Backup of David's Livejournal

Free Disk Images and Clones


Back in the heady, easy days of XP, I'd automatically back up what was important to me with a little python, a little regex, and a little zipfile.  (I'd say that I scheduled the task, but I didn't.)  (Of course, I still have the offsite svn server.)

Now our primary computer at home is a Vista machine with two administrator accounts, two limited user accounts, with UAC sprinkled all over the place.  And that pushed the pain threshold just past the roll-your-own point for me.

What to do?

I noticed that my USB drive is a Seagate.  And then I saw that Seagate OEMs Acronis True Image.  Hmm.  Would it work?

I tried it out, and it tells me that it did!

Back up your stuff.

Comments

 tpederson on Oct 9th 2007 at 12:17 AM
How is Vista working for you? From what I've seen Paul M go through, I would be hesitant to use it. Seems very buggy and cumbersome, although it might be the case that Paul doesn't know how to configure it well. I would seriously consider a Mac box again after all these years of not thinking about them at all.

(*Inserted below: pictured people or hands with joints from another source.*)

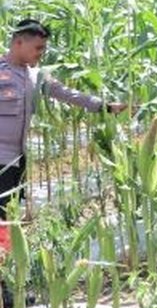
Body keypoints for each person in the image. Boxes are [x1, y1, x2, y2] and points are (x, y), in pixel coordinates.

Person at [0, 19, 126, 223]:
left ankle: (6, 253)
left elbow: (67, 93)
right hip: (1, 159)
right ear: (18, 43)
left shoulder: (35, 76)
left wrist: (105, 106)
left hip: (17, 160)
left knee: (8, 214)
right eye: (38, 48)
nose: (41, 53)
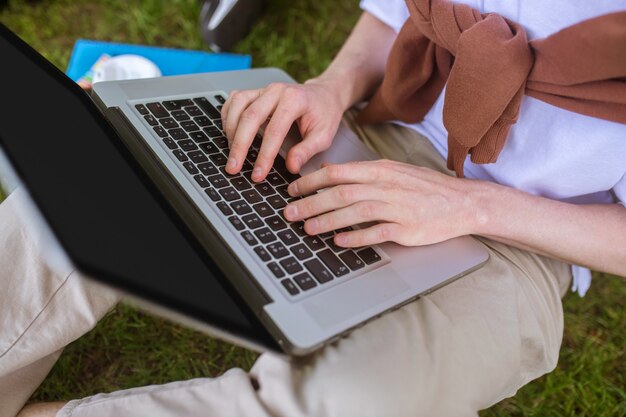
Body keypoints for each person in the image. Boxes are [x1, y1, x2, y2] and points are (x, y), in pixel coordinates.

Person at [2, 0, 625, 416]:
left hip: (523, 237)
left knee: (353, 400)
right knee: (93, 184)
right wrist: (329, 87)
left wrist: (471, 204)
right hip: (369, 128)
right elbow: (394, 12)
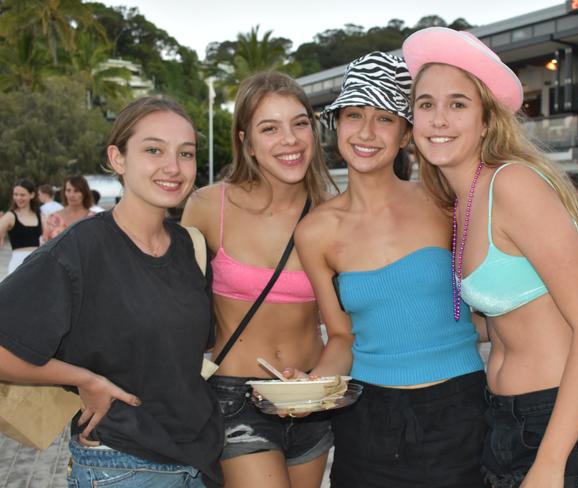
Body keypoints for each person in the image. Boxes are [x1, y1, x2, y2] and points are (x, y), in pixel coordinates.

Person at [403, 27, 578, 487]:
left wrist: (550, 463)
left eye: (457, 104)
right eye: (425, 105)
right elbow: (511, 318)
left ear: (486, 120)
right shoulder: (462, 200)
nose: (438, 119)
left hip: (565, 425)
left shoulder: (512, 185)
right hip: (506, 422)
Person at [0, 97, 224, 487]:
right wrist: (85, 380)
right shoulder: (79, 250)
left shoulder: (192, 247)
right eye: (153, 150)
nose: (173, 167)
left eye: (185, 154)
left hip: (198, 461)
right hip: (121, 465)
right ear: (117, 159)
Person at [294, 51, 487, 487]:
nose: (366, 132)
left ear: (405, 134)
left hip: (459, 410)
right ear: (336, 125)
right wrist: (307, 389)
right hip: (367, 420)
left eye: (384, 118)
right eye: (354, 115)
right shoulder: (315, 232)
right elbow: (342, 337)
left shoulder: (444, 201)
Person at [181, 71, 335, 488]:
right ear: (246, 140)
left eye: (299, 123)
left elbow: (352, 319)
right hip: (237, 400)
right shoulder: (209, 205)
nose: (290, 139)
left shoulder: (333, 212)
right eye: (270, 128)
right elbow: (170, 303)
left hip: (311, 396)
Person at [0, 179, 41, 274]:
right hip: (18, 263)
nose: (18, 198)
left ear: (32, 195)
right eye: (16, 194)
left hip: (38, 262)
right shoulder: (10, 216)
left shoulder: (40, 215)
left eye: (22, 195)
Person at [42, 175, 94, 242]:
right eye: (68, 190)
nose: (72, 195)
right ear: (64, 192)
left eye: (76, 191)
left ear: (84, 193)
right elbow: (45, 246)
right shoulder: (53, 218)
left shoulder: (93, 218)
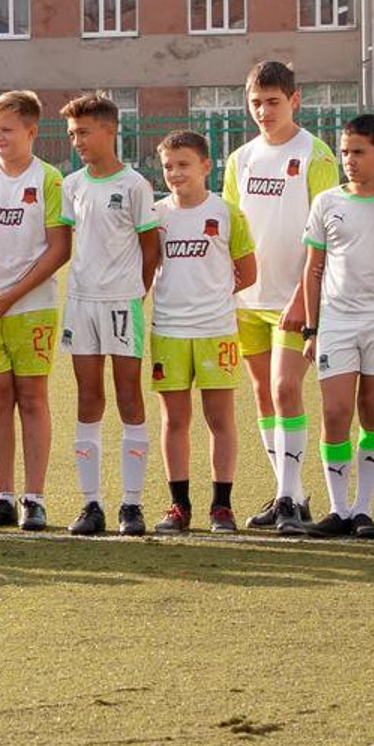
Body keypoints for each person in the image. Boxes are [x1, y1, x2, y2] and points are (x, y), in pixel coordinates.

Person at [227, 60, 340, 532]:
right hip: (247, 300)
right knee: (262, 395)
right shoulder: (241, 159)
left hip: (295, 300)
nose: (263, 111)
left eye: (273, 102)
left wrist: (303, 297)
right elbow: (231, 228)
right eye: (256, 102)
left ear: (295, 100)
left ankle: (290, 499)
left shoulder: (315, 154)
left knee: (285, 388)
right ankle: (287, 495)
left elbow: (330, 230)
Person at [0, 89, 71, 531]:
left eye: (6, 129)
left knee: (33, 399)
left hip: (32, 309)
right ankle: (1, 496)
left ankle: (34, 499)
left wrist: (12, 296)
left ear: (31, 131)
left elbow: (59, 248)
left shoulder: (48, 181)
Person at [294, 114, 374, 539]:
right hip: (337, 322)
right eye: (344, 152)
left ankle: (363, 509)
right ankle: (338, 509)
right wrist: (311, 329)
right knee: (335, 411)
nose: (349, 160)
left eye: (358, 152)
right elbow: (313, 269)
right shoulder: (327, 202)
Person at [57, 94, 160, 537]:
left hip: (122, 304)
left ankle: (131, 505)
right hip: (81, 303)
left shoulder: (135, 185)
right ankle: (91, 504)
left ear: (110, 130)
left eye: (84, 132)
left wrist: (134, 294)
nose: (77, 141)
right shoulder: (72, 184)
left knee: (129, 397)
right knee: (87, 397)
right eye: (72, 134)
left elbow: (150, 249)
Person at [147, 131, 255, 535]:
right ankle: (179, 506)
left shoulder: (227, 213)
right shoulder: (157, 215)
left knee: (219, 418)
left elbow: (249, 271)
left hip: (216, 332)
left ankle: (221, 507)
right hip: (169, 331)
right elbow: (147, 266)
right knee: (175, 419)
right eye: (168, 167)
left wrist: (212, 298)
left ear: (207, 166)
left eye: (184, 165)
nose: (175, 174)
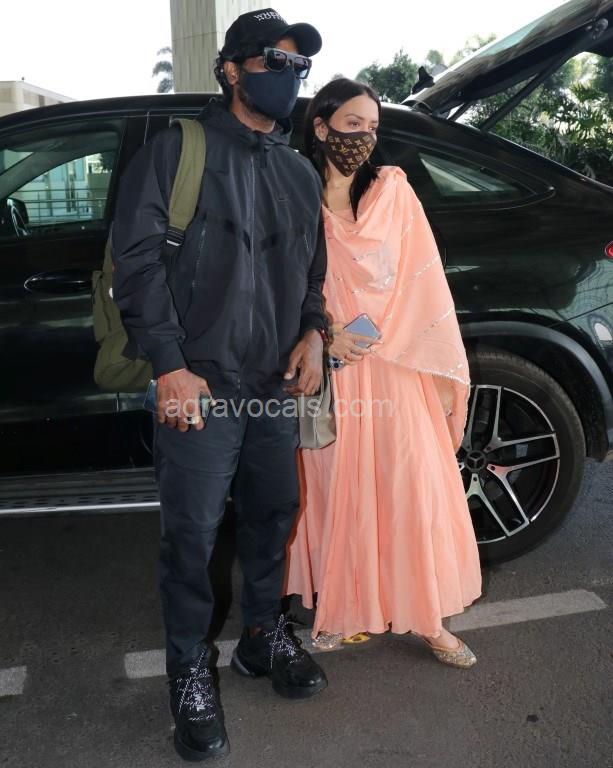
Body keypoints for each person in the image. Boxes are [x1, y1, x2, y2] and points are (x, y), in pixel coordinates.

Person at [113, 8, 329, 762]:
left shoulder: (299, 172)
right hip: (198, 386)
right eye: (273, 61)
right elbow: (136, 267)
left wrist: (314, 333)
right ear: (232, 69)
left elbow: (311, 276)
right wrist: (169, 366)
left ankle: (263, 636)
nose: (288, 76)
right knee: (193, 538)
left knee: (273, 515)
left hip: (271, 385)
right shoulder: (178, 151)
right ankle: (188, 674)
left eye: (298, 65)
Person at [286, 78, 482, 668]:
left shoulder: (393, 191)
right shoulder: (292, 190)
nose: (364, 138)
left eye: (372, 127)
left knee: (409, 488)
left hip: (394, 365)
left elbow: (422, 279)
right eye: (352, 125)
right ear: (321, 126)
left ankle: (427, 618)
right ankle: (343, 610)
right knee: (336, 490)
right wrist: (324, 333)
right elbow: (279, 277)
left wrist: (372, 338)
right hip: (330, 368)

 dblume on Oct 9th 2007 at 5:58 AM
Vista doesn't do enough to warrant itself yet. But since I'm in the consumer business, I need to be familiar with it. It's not buggy though. I haven't seen any stability problems. The problems are an artifact of the design.

 narilka on Oct 9th 2007 at 2:40 AM
I'm unclear from this post if the UAC mentioned about Vista is about the Backup feature. It'll automatically do it for you, not sure if Acronis does.

 dblume on Oct 9th 2007 at 5:55 AM
Ooh, no complaints about Vista's Drive->Properties->Tools->Backup feature. This post was strictly about the pleasant surprise to get an OEM'ed version of True Image for free. UAC was only mentioned in the context that I'd now prefer to use a professional application in Vista than to write my own. UAC just gets in the way a little too much. Would my own script be able to restore from the network directly into the Program Files directory? Probably not, if UAC now mandates a new two-hop transfer: Network->Documents->Program Files.

 narilka on Oct 9th 2007 at 6:22 AM
Backup is actually right in the start menu, and also the welcome center, if you still have that come up. You *could* turn off UAC... But at any rate, nice about the OEM'ed ver. of TI!

 sjonsvenson on Oct 9th 2007 at 6:19 PM
Have you tried the restore?

 dblume on Oct 9th 2007 at 6:28 PM
Not yet. Hence, "It tells me it worked."

 sjonsvenson on Oct 9th 2007 at 7:26 PM
My brother makes backup-copies on CD-R, almost religiously. One day I asked one of his backups to restore a file and I couldn't read it on my PC. I remember his shocked face when he realised all his backups were useless.

 dblume on Oct 9th 2007 at 9:06 PM
I appreciate the anecdote. That's exactly why I chose my words carefully.